Hani bir söz vardır “ağaca bakan ormanı göremez” diye. İşte konulara yakından baktığınızda olan budur. Detayları görürsünüz, siz ve ekibiniz detaylara yoğunlaşır, bu şekilde sizi çok tatmin eden çalışmalar yapabilirsiniz ama bir bakmışsınız oyun alanı değişmiş, insanlar bir başka yere gitmiş orada başka bir yerleşim oluşturmuş, siz de olduğunuz yerde yalnız kalmışsınız.

Peki olaylara biraz uzaktan bakma zamanının geldiğini nasıl anlayabilirsiniz ?

1. Küçük işler ile çok zaman mı geçiriyorsunuz. Siz keserin sapını hesaplarken çalışanlarınızın zamanı boşa gidiyor veya satış kayıpları yaşıyor olabilirsiniz. Bunun için sorun kendinize “yapmakta olduğum işler ile ulaşmak istediğim hedef arasında ne ilişki var” diye … Bir şey bulamıyorsanız çanlar çalıyor demektir.

2. Her olay size geliyor ise diğerleri ne yapıyor ? Büyük ihtimalle hiç bir şey yapmazlar veya yapamazlar.  Demek ki biraz uzaklaşma zamanınız gelmiş. Eğer böyle devam ederseniz küçük dünyanızın büyük adamı olursunuz, istediğiniz bu ise sorun yok.

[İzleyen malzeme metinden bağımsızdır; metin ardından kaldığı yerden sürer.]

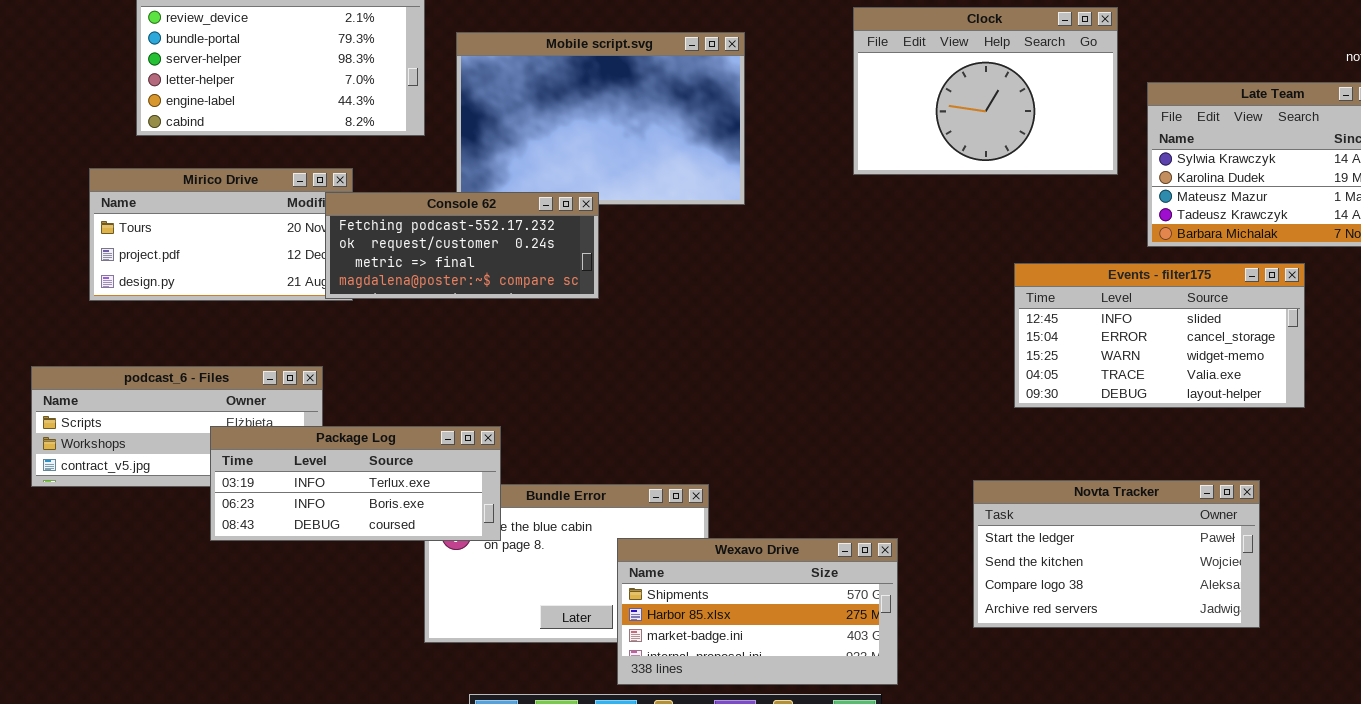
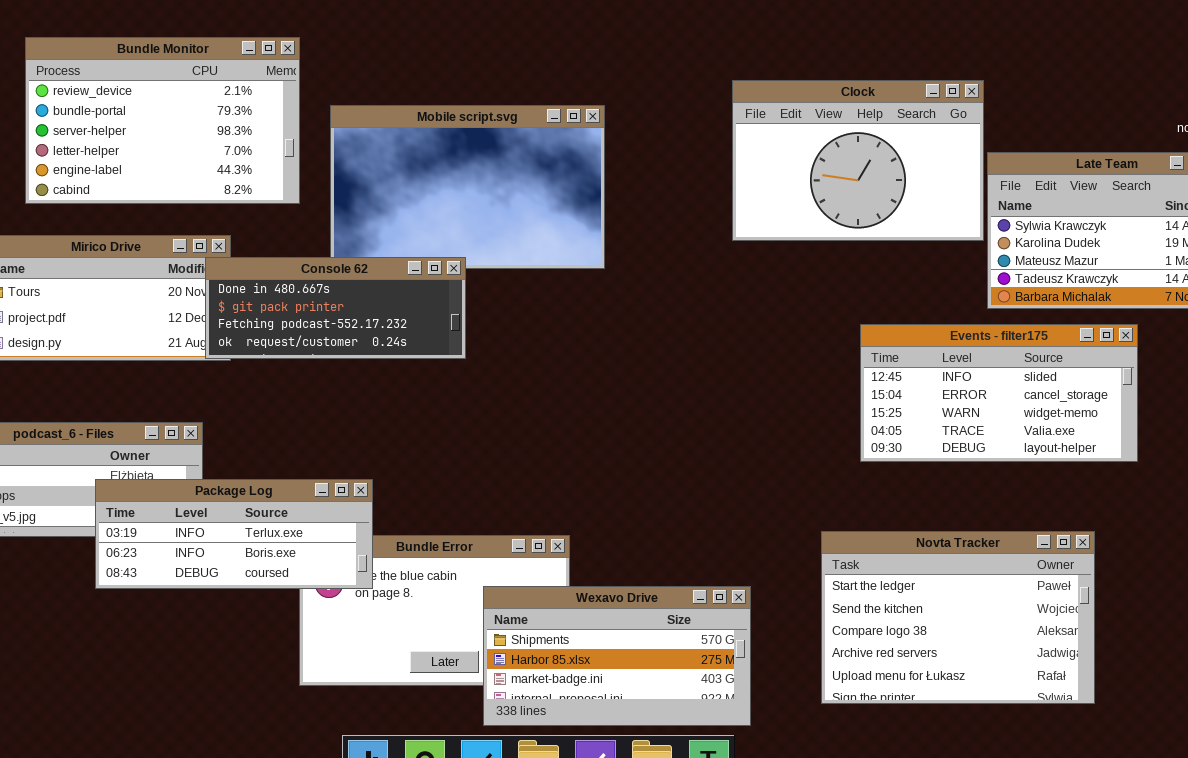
Clock: [853,7,1118,175] -> [732,80,984,241], moved
Console 62: [325,192,599,299] -> [205,257,466,359], scrolled up 2 rows
Novta Tracker: [973,480,1260,628] -> [821,531,1095,704], resized

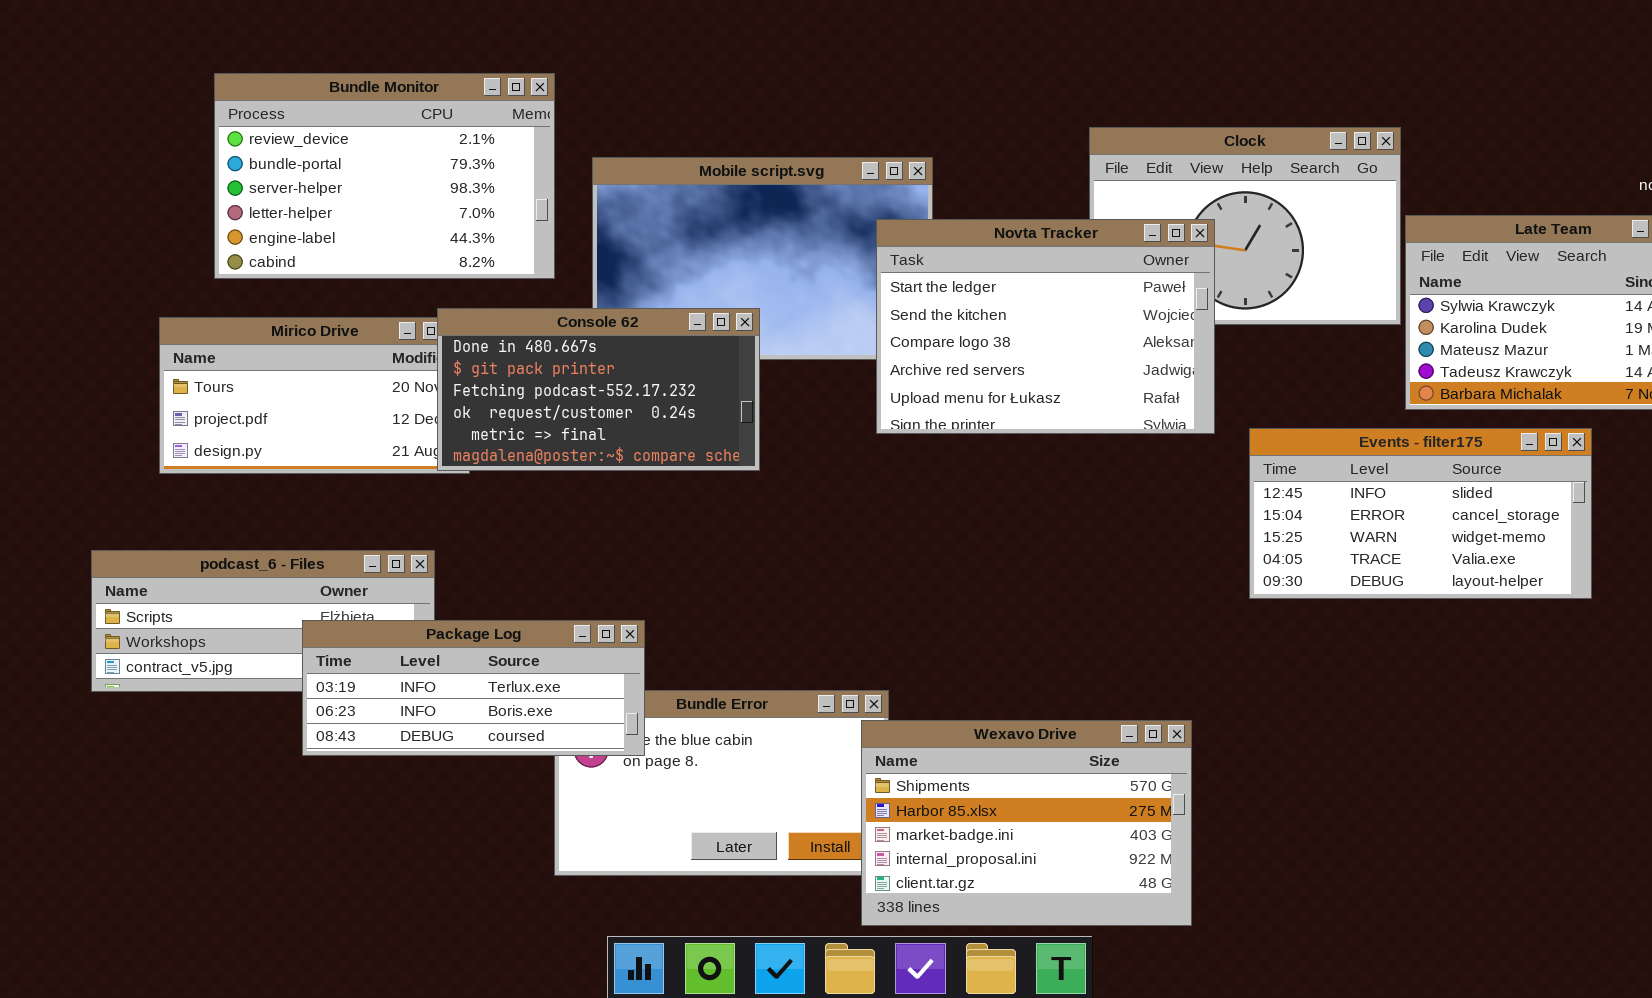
Console 62: [205,257,466,359] -> [437,308,760,471], resized
Novta Tracker: [821,531,1095,704] -> [876,219,1215,434], moved
Wexavo Drive: [483,586,751,726] -> [861,720,1192,926], moved, resized

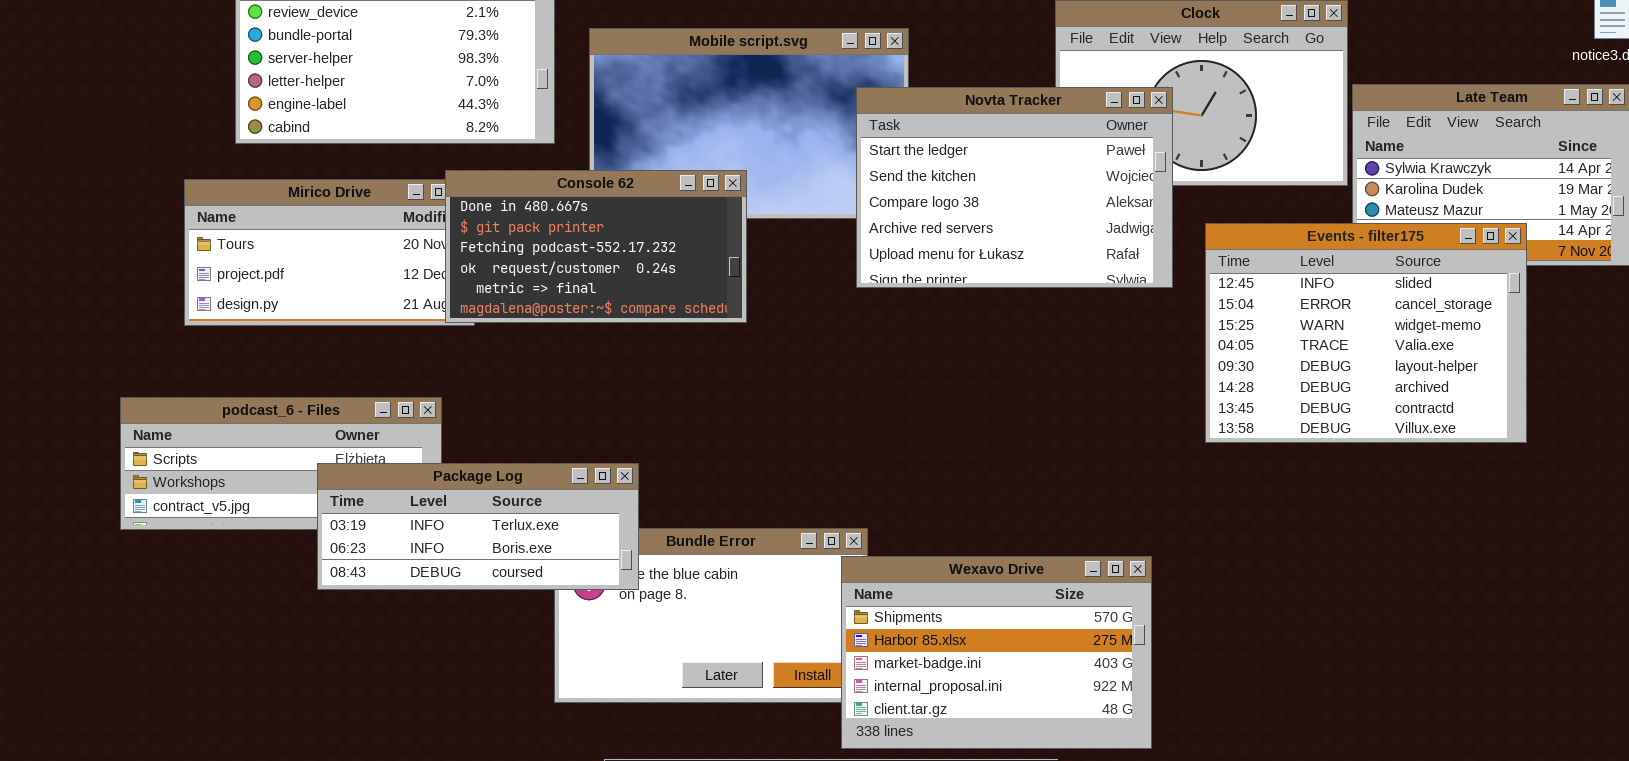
Events - filter175: [1249,428,1592,599] -> [1205,223,1527,443], resized

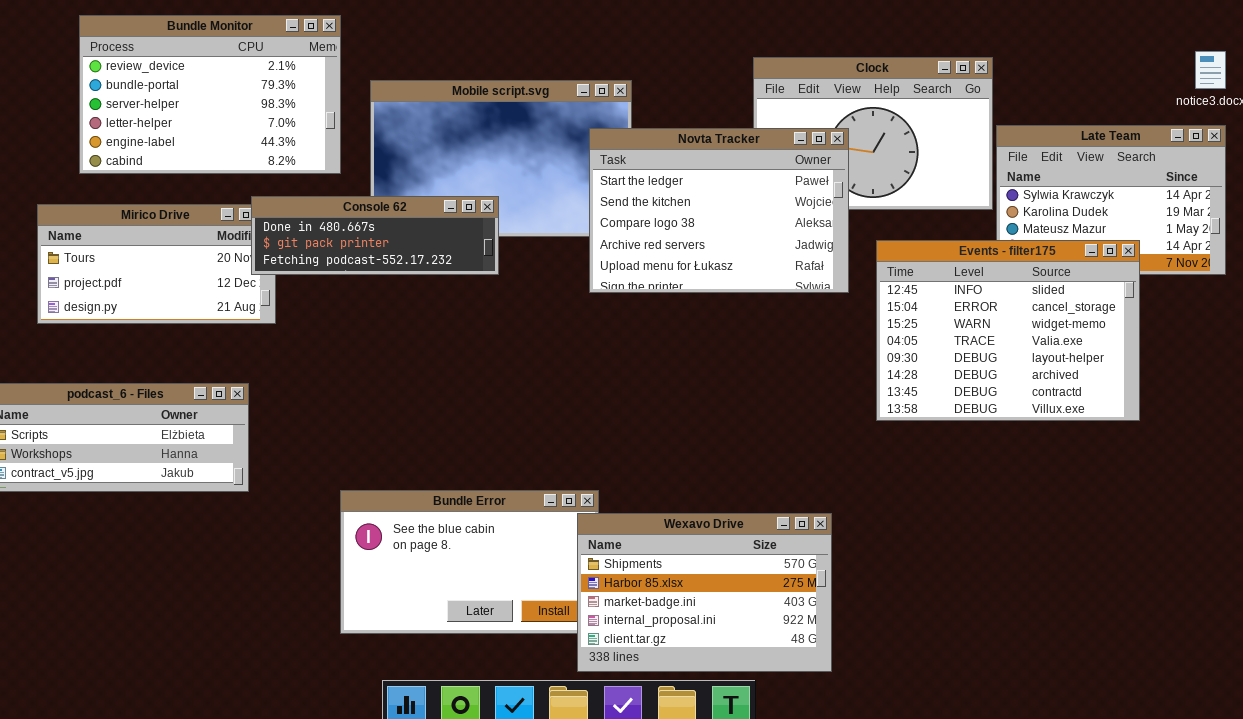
Console 62: [445,170,747,323] -> [251,196,499,275], resized
Package Log: [317,463,639,590] -> none, closed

3. Her durumu tek başına yorumluyor ve karşınıza çıkan problemi savuşturmaya çalışıyorsanız kaçmaktan kovalamaya zaman bulamazsınız. Her olayı bir “zeki” hamle ile çözüyor olmak kök sebeplere inilmediğinin göstergesidir. Her olayın sebebi bir diğerinden farklı olmayabilir, etrafınızda oluşan 80 olayın 20 sebebi olma ihtimali yüksektir (Vilfredo Pareto çoğunlukla haklı çıkar). Dolayısı ile ortak yanları bulup onların üzerine gitmek en kalıcı çözüm şeklidir.